[Saved entries]
BEGIN

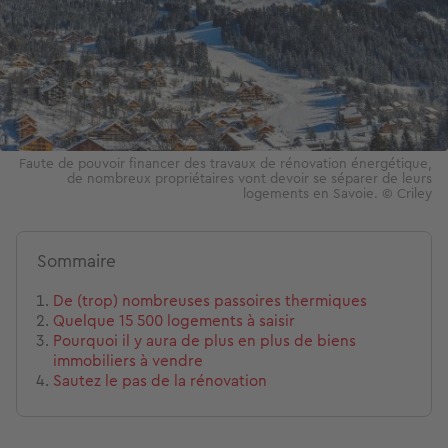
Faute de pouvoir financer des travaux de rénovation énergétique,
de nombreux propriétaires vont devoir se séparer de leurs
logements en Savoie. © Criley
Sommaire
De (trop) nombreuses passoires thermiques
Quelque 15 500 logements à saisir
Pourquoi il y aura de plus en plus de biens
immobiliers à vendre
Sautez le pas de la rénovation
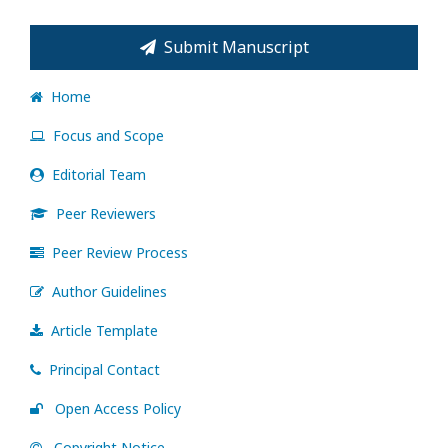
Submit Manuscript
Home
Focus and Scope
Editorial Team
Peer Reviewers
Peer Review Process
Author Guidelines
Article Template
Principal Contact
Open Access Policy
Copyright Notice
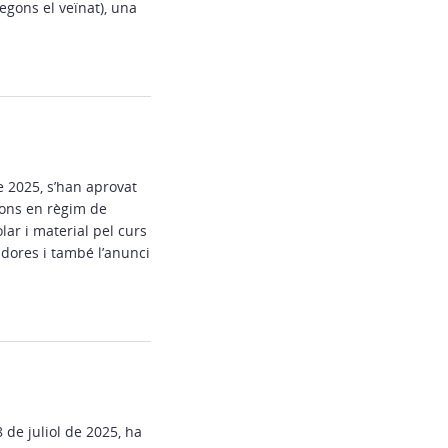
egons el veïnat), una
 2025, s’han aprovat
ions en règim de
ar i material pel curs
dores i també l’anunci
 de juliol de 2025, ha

END

**YOUR GOAL:** With the pictures removed from your copy, retype the lines above from the one that contains "Sautez le pas de la rénovation" through the one that contains "ar i material pel curs", exactly.

**EXERCISE SOLUTION:**
Sautez le pas de la rénovation
Submit Manuscript
Home
Focus and Scope
Editorial Team
Peer Reviewers
Peer Review Process
Author Guidelines
Article Template
Principal Contact
Open Access Policy
Copyright Notice
egons el veïnat), una
 2025, s’han aprovat
ions en règim de
ar i material pel curs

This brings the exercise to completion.